--- Set exercise ---
Render the listing from the line containing "common name: Orchid lily" through the end of the listing, both ends included, as a two-column CSV with the columns "rank" and "name". Give one row per line, with its text under "rank" and its answer under "name", each field in quotes and any line breaks turned into spaces.

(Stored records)

※

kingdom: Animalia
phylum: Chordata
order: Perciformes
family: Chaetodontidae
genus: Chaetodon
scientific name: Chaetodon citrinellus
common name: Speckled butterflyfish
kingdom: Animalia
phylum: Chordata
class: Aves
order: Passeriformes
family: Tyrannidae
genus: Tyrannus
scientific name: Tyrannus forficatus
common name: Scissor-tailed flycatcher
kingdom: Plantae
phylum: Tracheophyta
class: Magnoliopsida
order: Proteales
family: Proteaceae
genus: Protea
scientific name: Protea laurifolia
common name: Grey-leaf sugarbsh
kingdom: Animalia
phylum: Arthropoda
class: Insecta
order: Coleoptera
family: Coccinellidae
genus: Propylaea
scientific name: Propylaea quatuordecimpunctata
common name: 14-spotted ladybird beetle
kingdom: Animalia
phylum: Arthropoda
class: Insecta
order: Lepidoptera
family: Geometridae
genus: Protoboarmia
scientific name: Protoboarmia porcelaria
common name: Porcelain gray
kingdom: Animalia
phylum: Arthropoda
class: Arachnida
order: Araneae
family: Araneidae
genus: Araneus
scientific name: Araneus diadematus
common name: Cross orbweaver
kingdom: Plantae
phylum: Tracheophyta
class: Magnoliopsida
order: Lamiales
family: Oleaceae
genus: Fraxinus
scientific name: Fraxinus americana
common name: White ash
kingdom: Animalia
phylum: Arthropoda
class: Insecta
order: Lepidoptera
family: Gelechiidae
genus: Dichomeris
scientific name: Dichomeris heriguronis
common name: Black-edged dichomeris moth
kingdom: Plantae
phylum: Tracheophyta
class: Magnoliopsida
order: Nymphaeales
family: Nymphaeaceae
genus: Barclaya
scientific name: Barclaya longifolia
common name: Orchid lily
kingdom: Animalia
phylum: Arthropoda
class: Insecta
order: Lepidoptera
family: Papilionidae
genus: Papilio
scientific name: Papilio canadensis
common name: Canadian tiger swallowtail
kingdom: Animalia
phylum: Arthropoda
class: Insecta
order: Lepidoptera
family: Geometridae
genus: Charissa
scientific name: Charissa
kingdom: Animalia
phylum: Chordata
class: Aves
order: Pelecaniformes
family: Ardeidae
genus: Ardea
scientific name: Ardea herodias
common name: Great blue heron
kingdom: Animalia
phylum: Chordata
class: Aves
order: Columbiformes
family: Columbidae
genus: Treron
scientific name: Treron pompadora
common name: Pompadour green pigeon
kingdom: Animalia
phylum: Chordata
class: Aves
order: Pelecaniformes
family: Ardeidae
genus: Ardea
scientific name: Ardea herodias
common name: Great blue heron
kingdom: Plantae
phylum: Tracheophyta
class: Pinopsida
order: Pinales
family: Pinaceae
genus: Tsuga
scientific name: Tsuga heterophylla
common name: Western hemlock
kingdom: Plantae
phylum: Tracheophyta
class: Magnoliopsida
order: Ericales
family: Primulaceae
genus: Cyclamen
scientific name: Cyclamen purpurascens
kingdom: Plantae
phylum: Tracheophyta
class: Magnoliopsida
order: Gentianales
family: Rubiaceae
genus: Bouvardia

※

--- Written response ---
rank,name
"common name:","Orchid lily"
"kingdom:","Animalia"
"phylum:","Arthropoda"
"class:","Insecta"
"order:","Lepidoptera"
"family:","Papilionidae"
"genus:","Papilio"
"scientific name:","Papilio canadensis"
"common name:","Canadian tiger swallowtail"
"kingdom:","Animalia"
"phylum:","Arthropoda"
"class:","Insecta"
"order:","Lepidoptera"
"family:","Geometridae"
"genus:","Charissa"
"scientific name:","Charissa"
"kingdom:","Animalia"
"phylum:","Chordata"
"class:","Aves"
"order:","Pelecaniformes"
"family:","Ardeidae"
"genus:","Ardea"
"scientific name:","Ardea herodias"
"common name:","Great blue heron"
"kingdom:","Animalia"
"phylum:","Chordata"
"class:","Aves"
"order:","Columbiformes"
"family:","Columbidae"
"genus:","Treron"
"scientific name:","Treron pompadora"
"common name:","Pompadour green pigeon"
"kingdom:","Animalia"
"phylum:","Chordata"
"class:","Aves"
"order:","Pelecaniformes"
"family:","Ardeidae"
"genus:","Ardea"
"scientific name:","Ardea herodias"
"common name:","Great blue heron"
"kingdom:","Plantae"
"phylum:","Tracheophyta"
"class:","Pinopsida"
"order:","Pinales"
"family:","Pinaceae"
"genus:","Tsuga"
"scientific name:","Tsuga heterophylla"
"common name:","Western hemlock"
"kingdom:","Plantae"
"phylum:","Tracheophyta"
"class:","Magnoliopsida"
"order:","Ericales"
"family:","Primulaceae"
"genus:","Cyclamen"
"scientific name:","Cyclamen purpurascens"
"kingdom:","Plantae"
"phylum:","Tracheophyta"
"class:","Magnoliopsida"
"order:","Gentianales"
"family:","Rubiaceae"
"genus:","Bouvardia"